When Dada spread through Germany after World War I, its practitioners championed the un-self-conscious artistic impulses of the child. Its name even referred to that most basic gesture of expression: a child addressing its father with those first clumsy syllables. But within that movement, privileging nonsensical, automatic expression was couched within hyper-self-conscious theory that belonged to the intellectual territory of adults.

Nearly a century later, Chris Johanson has helped trigger another massive art world trend that, in large part, draws its inspiration from the art of children. Johanson's paintings often employ a willfully naïve style: Scenes are reduced to the most essential elements and rendered in bright, solid colors. This simplistic visual language is perfectly suited to the uncomplicated worldview his work espouses—often in the comic strip speech bubbles that sprout from his figures' mouths.

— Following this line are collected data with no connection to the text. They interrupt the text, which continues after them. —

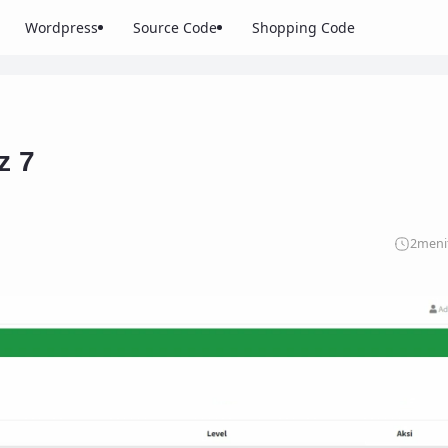
Wordpress
Source Code
Shopping Code
z 7
2
meni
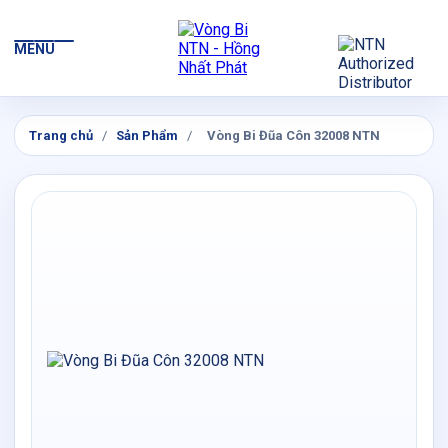
MENU
Trang chủ
/
Sản Phẩm
/
Vòng Bi Đũa Côn 32008 NTN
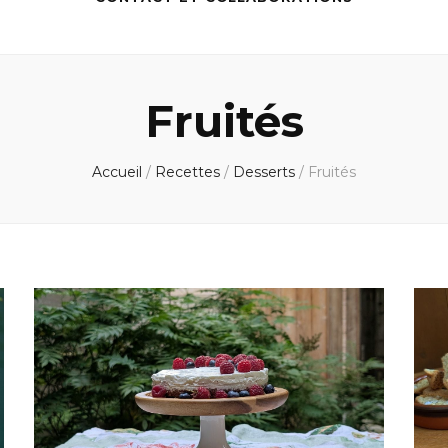
Fruités
Accueil
/
Recettes
/
Desserts
/
Fruités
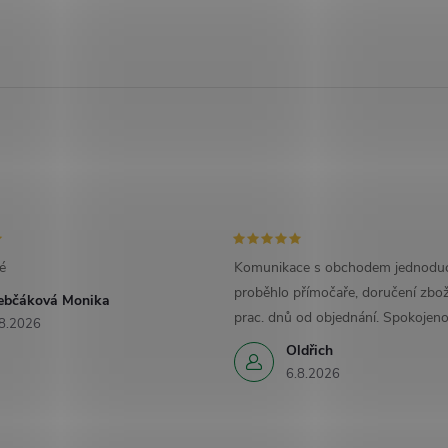
é
Komunikace s obchodem jednoduc
proběhlo přímočaře, doručení zbož
ebčáková Monika
prac. dnů od objednání. Spokojeno
8.2026
Oldřich
6.8.2026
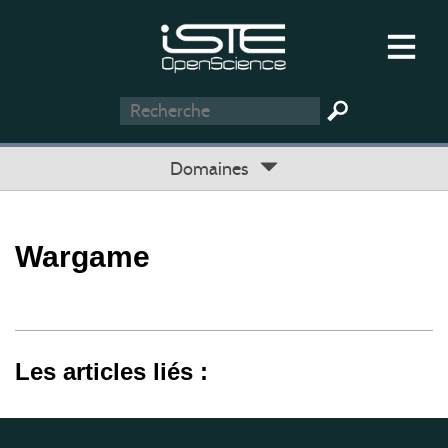
Domaines
Wargame
Les articles liés :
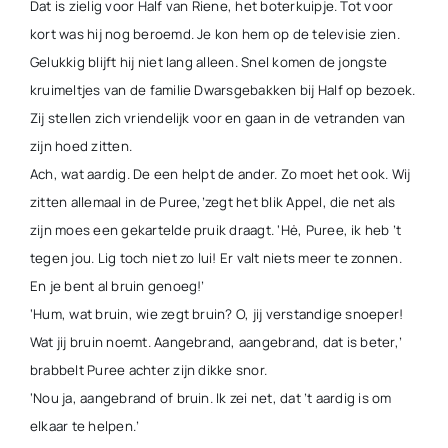
Dat is zielig voor Half van Riene, het boterkuipje. Tot voor
kort was hij nog beroemd. Je kon hem op de televisie zien.
Gelukkig blijft hij niet lang alleen. Snel komen de jongste
kruimeltjes van de familie Dwarsgebakken bij Half op bezoek.
Zij stellen zich vriendelijk voor en gaan in de vetranden van
zijn hoed zitten.
Ach, wat aardig. De een helpt de ander. Zo moet het ook. Wij
zitten allemaal in de Puree,’zegt het blik Appel, die net als
zijn moes een gekartelde pruik draagt. ‘Hė, Puree, ik heb ’t
tegen jou. Lig toch niet zo lui! Er valt niets meer te zonnen.
En je bent al bruin genoeg!’
‘Hum, wat bruin, wie zegt bruin? O, jij verstandige snoeper!
Wat jij bruin noemt. Aangebrand, aangebrand, dat is beter,’
brabbelt Puree achter zijn dikke snor.
‘Nou ja, aangebrand of bruin. Ik zei net, dat ’t aardig is om
elkaar te helpen.’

For example, in one small painting on display in the Portland Art Museum, a man waves his arms, either in surrender or as an attempt to grab someone's attention. Sprawling text spills out above him: "Mr. President, I want to know why none of you served in war. Why didn't you want to go, were you scared to die there?" It's a query every bit as guilelessly black and white as the accompanying drawing.

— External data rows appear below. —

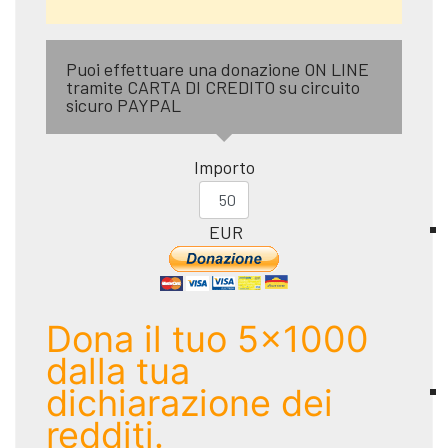
Puoi effettuare una donazione ON LINE
tramite CARTA DI CREDITO su circuito
sicuro PAYPAL
Importo
EUR
Dona il tuo 5x1000
dalla tua
dichiarazione dei
redditi.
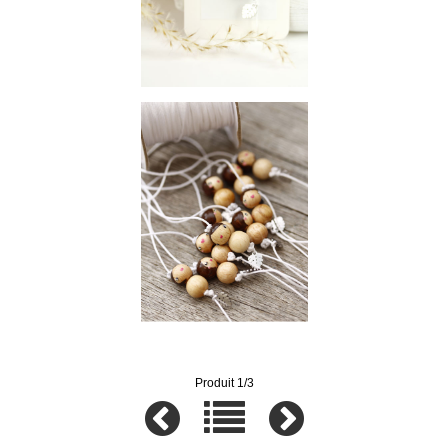
Produit 1/3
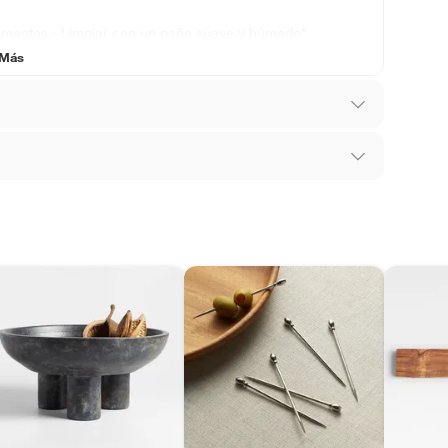
limentos - Limpiar con un paño suave y húmedo",
 Más
los recibes para hacer una devolución.
 diferentes, otras con restricciones y algunas
son:
edores tienen:
ros productos para asfalto, hormigón, albañilería.
do de una sola pieza
tros productos para asfalto.
ésticos, tecnología, línea blanca, colchones, muebles,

Unfortunately, this exhibition largely fails to show how Johanson's best work navigates the complex terrain of adulthood. Only "I Am Clear Now" shows what he's capable of. As two men recline in a primary-colored park setting, one describes quitting drugs before nakedly confessing to the other, "I hope that you know you are really important to me." The rest of the show, however, is dominated by a series of benign images of people driving in cars (including a collaboration with Johanson's wife, the artist Jo Jackson). Perhaps the highlight, though, is a conspicuously ramshackle, cave-like installation Johanson constructed with Kal Spelletich. The viewer enters the space where a circle of winking colored lights flash at random intervals while, behind, a psychedelic wheel spins according to a proximity sensor. In the midst of the sterile museum setting, Johanson's installation—some kind of low-budget carnival attraction—seems utterly misplaced: a physical illustration of how his child-like approach to art-making has infiltrated an adult institution.